Maar dat weet ik dan weer uit eigen ondervinding - ik vergat wel eens een bestand op te slaan: een tekst die je hebt schoongeschreven en gepolijst, schrijf je achteraf als vanzelf weer neer. Veel zal er niet aan veranderd zijn. Al moet het natuurlijk geen halve roman worden… Katrien kreeg het wel voor elkaar. Ze begon opnieuw en het werd een prachtige roman. Inkt heet hij, al schreef ze digitaal.

Mij overkomt het niet. Van elk beginnend script en van elke geredigeerde tijdschrifttekst heb ik altijd acht versies bij (of achter) de hand. Acht dus. Op de laptop waar ik altijd werk (daar staan overigens twee versies van het bestand – word zou eens kunnen vastlopen). Op een stick die is opgeborgen in een lade van mijn werkkamer. Op de laptop die in de keuken staat. Op een stick die in de werktafel in de keuken zit. Op een externe harde schijf. Als bijlage bij een mailbericht. Op een pc op mijn werkplaats in de bibliotheek. En ik hou me elke dag weer in om een van de sticks niet mee te zeulen in mijn broekzak. Maak je geen zorgen: ik doe het niet.

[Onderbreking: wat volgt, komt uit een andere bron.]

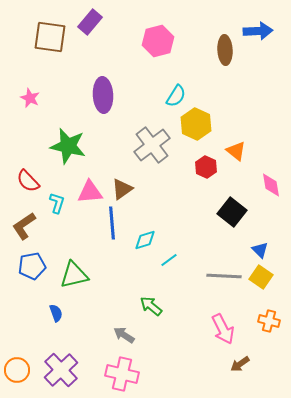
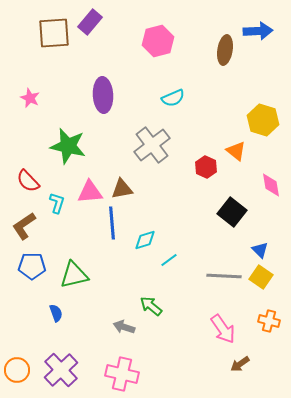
brown square: moved 4 px right, 4 px up; rotated 12 degrees counterclockwise
brown ellipse: rotated 12 degrees clockwise
cyan semicircle: moved 3 px left, 2 px down; rotated 35 degrees clockwise
yellow hexagon: moved 67 px right, 4 px up; rotated 8 degrees counterclockwise
brown triangle: rotated 25 degrees clockwise
blue pentagon: rotated 12 degrees clockwise
pink arrow: rotated 8 degrees counterclockwise
gray arrow: moved 8 px up; rotated 15 degrees counterclockwise
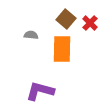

Ik ben gek, zegt mijn zoon. "Ga toch in de cloud!" Dan kan je je tekst niet kwijtspelen. Never. Ik geloof hem wel en ik weet dat hij gelijk heeft. Maar ik laat me dat strijden tegen de ultieme schrijversangst niet ontnemen. Laat het nog wat echt blijven. Ambachtelijk, met een laptop en een stick. Laat mij maar elke avond gaan slapen met de zekerheid dat de laatste versie van een tekst op de acht voorziene plaatsen is terug te vinden. Zo veilig! Vroeger (zo’n tien jaar geleden) was het bovenstaande overigens nog veel spannender: dan stond de tekst op vier diskettes. En waar ik die telkens opborg…!

Maar een script kwijtspelen? Nooit. Want dan ga je dat je verdere leven even erg blijven missen als Bob Dylan zijn Sarah.